Today we exist in a period of huge richness, with no shortages of options, hence the question: “What to eat, not if to eat,” states June Jo Lee of the Hartman Group. This translates to an expectation that there is a choice. The rise in menu options has grown exponentially in the cinema experience for good reason. How do we meet the patron’s needs fully? The challenge for theatres now is: How can we exceed every customer’s expectation? It is no longer a question of “captive audiences” but a question of how we can compete with the foodservice industry as a whole. Addressing the “clean” slate will be the next opportunity.

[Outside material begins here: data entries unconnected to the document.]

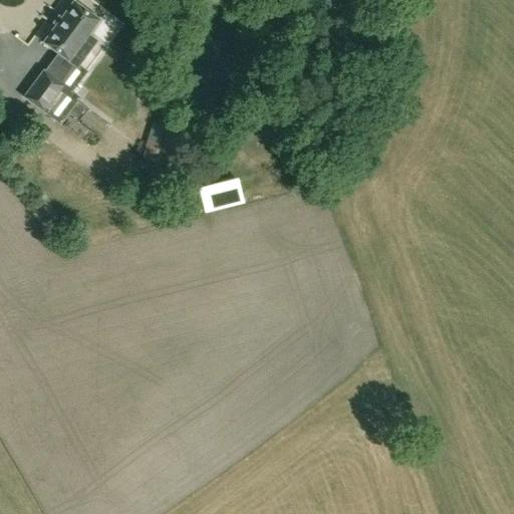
[(77,68),(96,41),(88,35),(100,19),(74,0),(42,42),(77,68)]
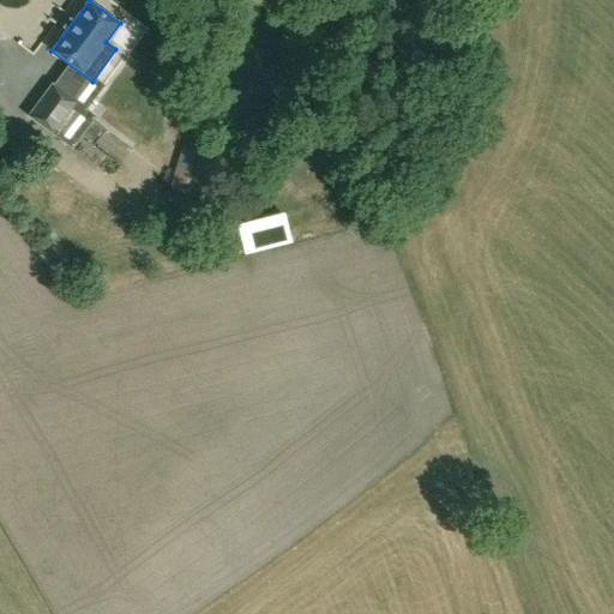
[(28,116),(53,134),(77,102),(52,84),(28,116)]
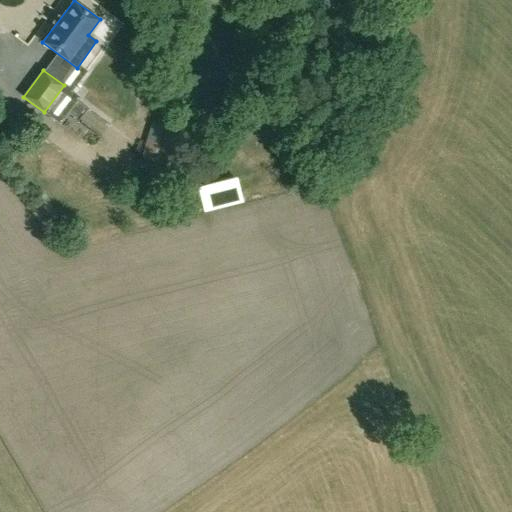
[(61,95),(63,114),(78,113),(77,95),(61,95)]
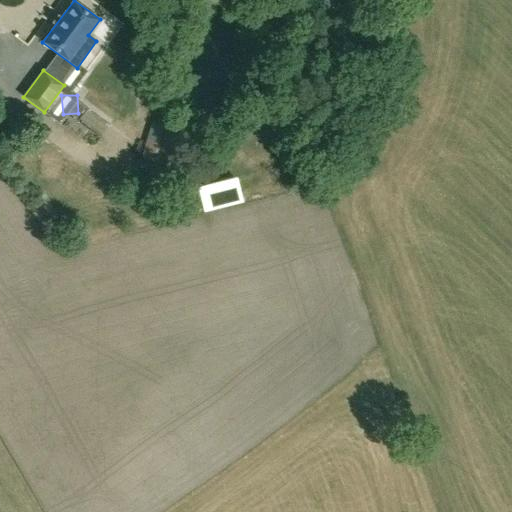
[(143,157),(163,163),(173,129),(152,124),(143,157)]
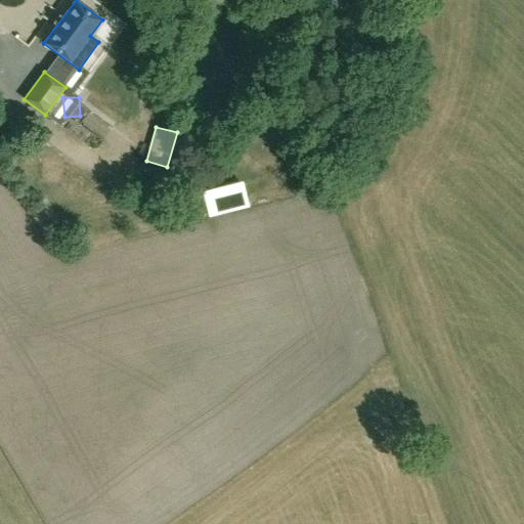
[(253,192),(213,198),(215,213),(255,208),(253,192)]
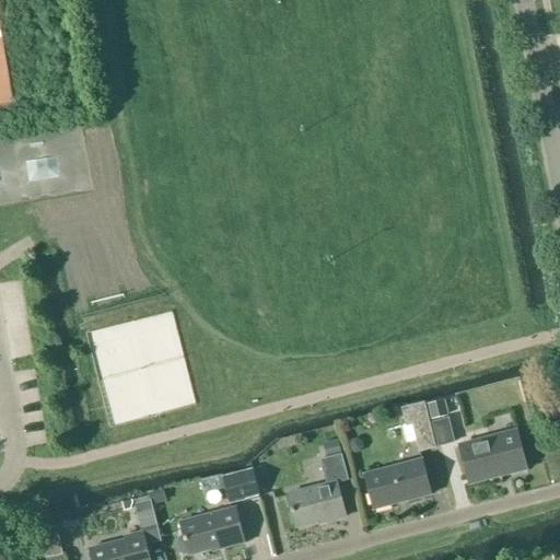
[(427,406),(430,422),(447,418),(443,401),(427,406)]
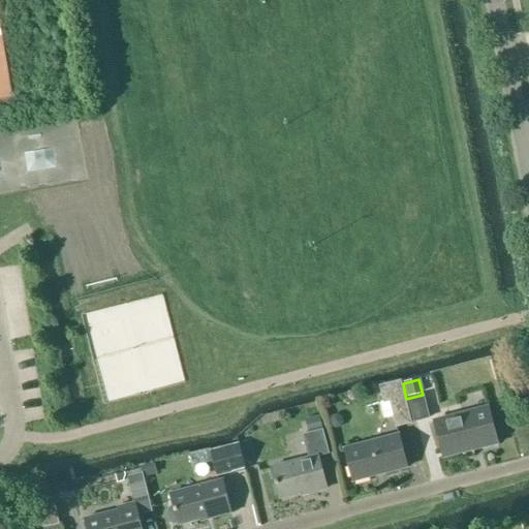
[(396,427),(410,423),(399,380),(379,385),(384,402),(380,403),(384,419),(394,416),(396,427)]
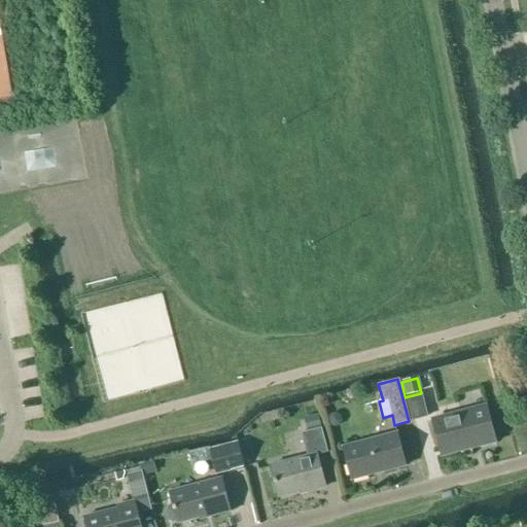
[(421,394),(407,398),(413,420),(426,416),(421,394)]
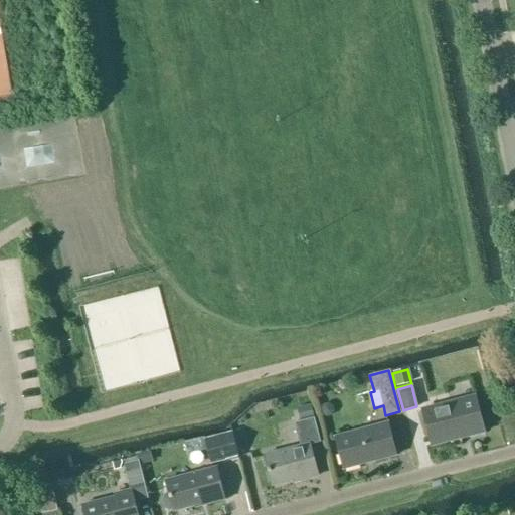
[(466,428),(468,437),(485,432),(475,396),(422,410),(430,439),(466,428)]
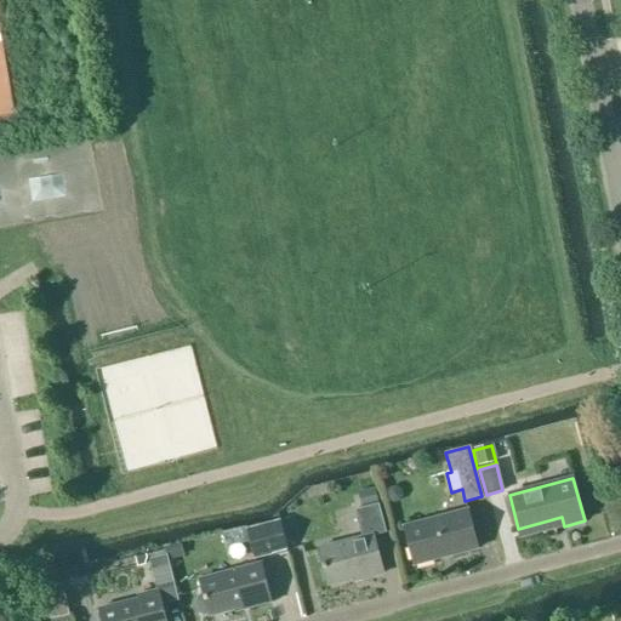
[(374,489),(358,494),(362,508),(379,503),(374,489)]
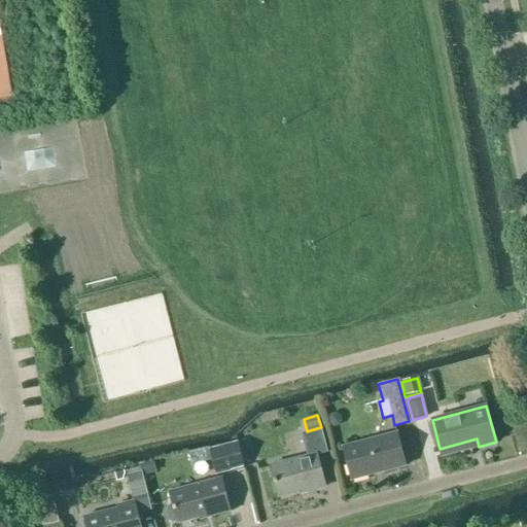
[(325,487),(317,455),(328,453),(322,428),(302,433),(308,457),(271,466),(279,496),(307,489),(308,491),(325,487)]
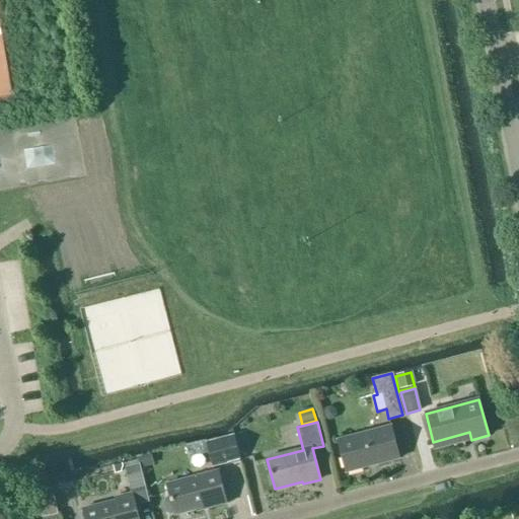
[(338,440),(347,472),(399,458),(391,427),(338,440)]
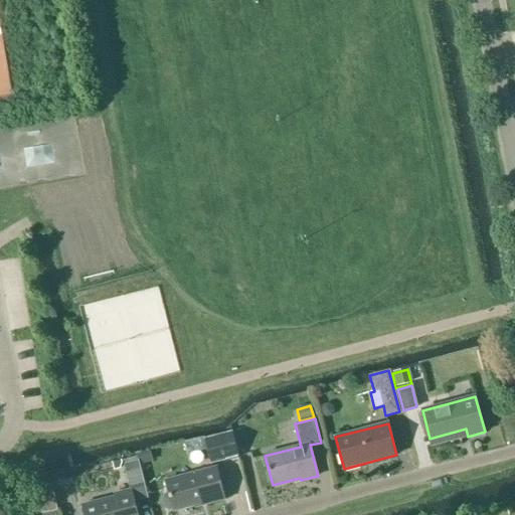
[(233,434),(205,440),(210,463),(238,457),(233,434)]
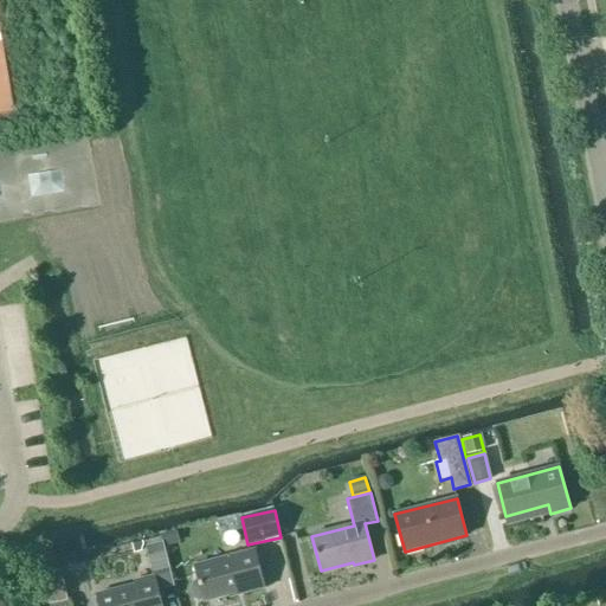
[(165,547),(181,543),(178,532),(161,535),(165,547)]
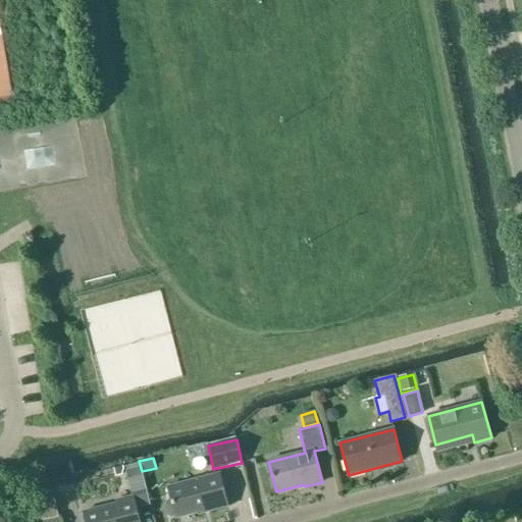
[(120,467),(113,468),(115,476),(115,477),(121,475),(122,475),(122,472),(123,470),(122,466),(121,467),(120,467)]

The average guest at a movie theatre is much more knowledgeable about food, its preparation, guidelines and additives. The intellectual components are derived from the Internet, websites, Google and Yahoo as quickly as you can type four words; it’s not hard to search for labels in a theatre when they’re only a few thumb movements away. The sense is that no movie patron will say I want more junk food, or cuckolded edibles that give me 1,000 more calories than I need. What cinema patrons are looking for are options. This is not to say they will choose the healthy options; they just want to know if they exist.
Lee reports that the next generation of eaters takes pride in sustainability and “closeness to the Earth.” Her premise is that Millennials take pride in wellness. “They are savvy” and the next value proposition “will not come from price but from quality and convenience,” Lee states. These theatre guests will know the difference between low sodium and low fat, they don’t want cut-rate snacks, they desire simple and transparent. Can you make me better by offering food without complicated preservatives, chemicals and genetics?
Clean foods can stretch across all considerations. Eliminating stabilizers and emulsifiers in ice cream creates “clean ice cream.” Considering whether meats and proteins have been treated with hormones or enhancers creates “clean meat” selections. In other words, sustainability and clean come in a variety of forms and can be extended to nearly every food group. Proponents of “clean foods” swear that the food itself tastes better, as the mouth feel is not interrupted by intangibles and chemicaI compounds.
As June Jo Lee puts it, “This is just the beginning.” The revolution of food consumption has begun, and as theatre operators re-tool their facilities for adult beverages and wider menu selections, I am tempted to say food production is the next forefront that will challenge us.
It is inevitable that food companies will be introducing even more fresh-yet-portable snack options in the coming months, primarily because the snack channel is expanding so rapidly. According to Euromonitor, Millennials eat an average 3.05 snacks per day (compared to Gen-Xers, who eat 2.26, and Boomers, who eat 1.53). Get ready to see more pre-packaged, portion-controlled mini-meals presented by the suppliers and manufacturers to theatre buyers in the very near future.